Other observational player data can also be collected. For instance, a sound recorder, integral with camera and/or console, can be used for voice recognition, to determine when expletives are used or when sounds or tones of contentment, triumph, anger or excitement are uttered. These incidents, measured in real time commensurately with game play, are also assigned various values indicative of their positive or negative nature and their degree. A user may shout “Hooray!” triumphantly upon defeating a foe in the game, for instance, and this can be detected and assigned a high positive value. Alternatively, the user can shout an expletive, which, if under expected circumstances, such as upon losing a life, may be assigned one negative value, while if under unexpected circumstances, as in uneventful game play, may be assigned a higher negative value as it may indicate boredom or lack of challenge or excitement. Other observational player data can include body position and posture and changes therein, along with various physical actions, such jumping up suddenly, flinging motions, and so forth.
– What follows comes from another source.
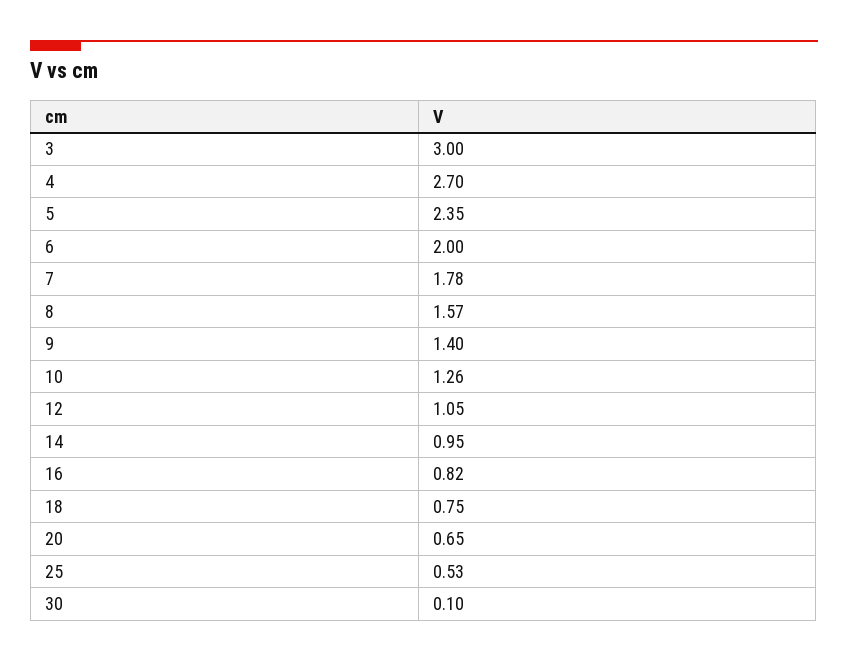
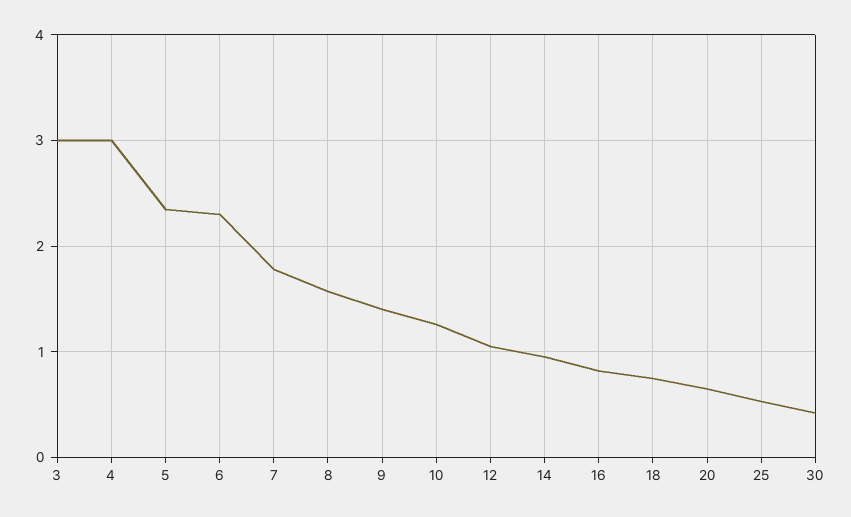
4: 2.7 -> 3
6: 2 -> 2.3
30: 0.1 -> 0.4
So, at this stage, the patent allows the camera to watch your emotions, as well as listen to you. The level of accuracy of the watching camera could be potentially incredible:

  • Temperature of the player’s hands or face or other body parts (via an infrared camera for instance) as signs of stress, frustration or anger
  • Player’s gaze time for how bored they are to what is displayed on screen

Could the next PS Eye – which has been repeatedly patented – be even more precise than the recently revealed Leap camera (which is apparently 100x as precise as the Kinect)?









But the camera wouldn’t be the only thing used to work out exactly what you’re thinking. The patent mentions biometric controllers that measure your heartbeat and even sweat levels. This ties in to previous patents and rumors that the PS4 would have biometric controllers.
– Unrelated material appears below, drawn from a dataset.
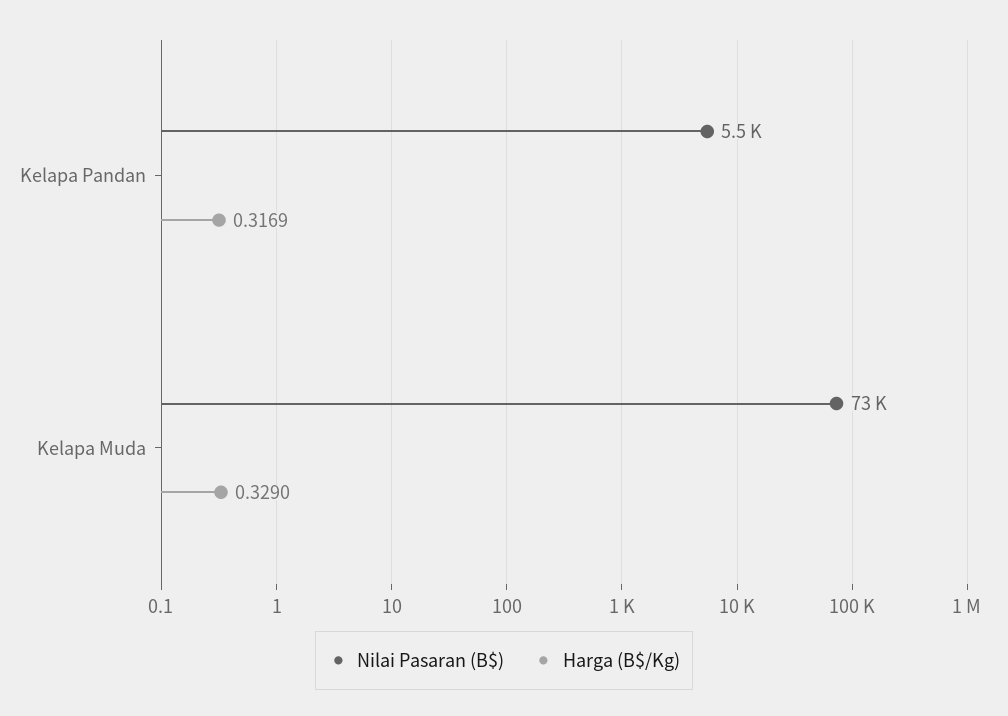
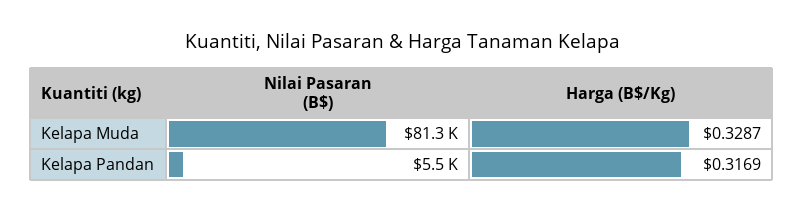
Nilai Pasaran (B$), Kelapa Muda: 73000 -> 81300
Harga (B$/Kg), Kelapa Muda: 0.329 -> 0.3287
Using both these input methods, the console would also work out more personal aspects of your being, such as:

  • Hair style recognized (large, long, afro, bald)
  • Hair color
  • Facial hair recognized
  • Wears glasses
  • Color of clothing
  • Has an eye patch
  • Wears earrings
  • Wears facial jewelry (nose rings, etc)

This aspect of the patent is all the more baffling: while heartrates and sweat levels could potentially show your enjoyment levels of a game, what would your hair color have to do with it? Does Sony think people with blond hair like certain types of games, or that those with nose rings won’t like first person shooters?

In fact, the patent says something that isn’t exactly very politically correct:

Geographic information can even be used to point to cultural differences in players.

To get this information, the system could end up “analyzing IP addresses or by using GPS coordinates.”

You won’t be able to escape it when you travel either, with the patent saying that “the system can take the form of a portable gaming device”. If you have a 3G gaming device, it will then track where you play, and somehow work out your surroundings:

The type of games that are played while riding busses, trains or cars, or waiting in lines at a bank or at a bus stop can be tracked, based on geographic data, which can vary while the game is played. Also, indoor vs. outdoor game playing can be tracked, either geographically or using appropriate sensors, such as natural/sunlight detectors, provided for example on a portable gaming device. The geographical inference can even be resolve to the particular type of indoor room in a house or mall, or whether the player is seated at a desk, standing up in front of a TV, or reclining on a couch. Such information can elucidate player behavior and help match players to each other.

Don’t expect to be able to hide much from the system either if you have a Twitter or Facebook account, as it can access “databases such as those of social networks” to get your age and gender.

Of course, all of this is simply a patent and might never see the light of day, but even the fact that Sony could be contemptating such an invasive move sends chills down my spine.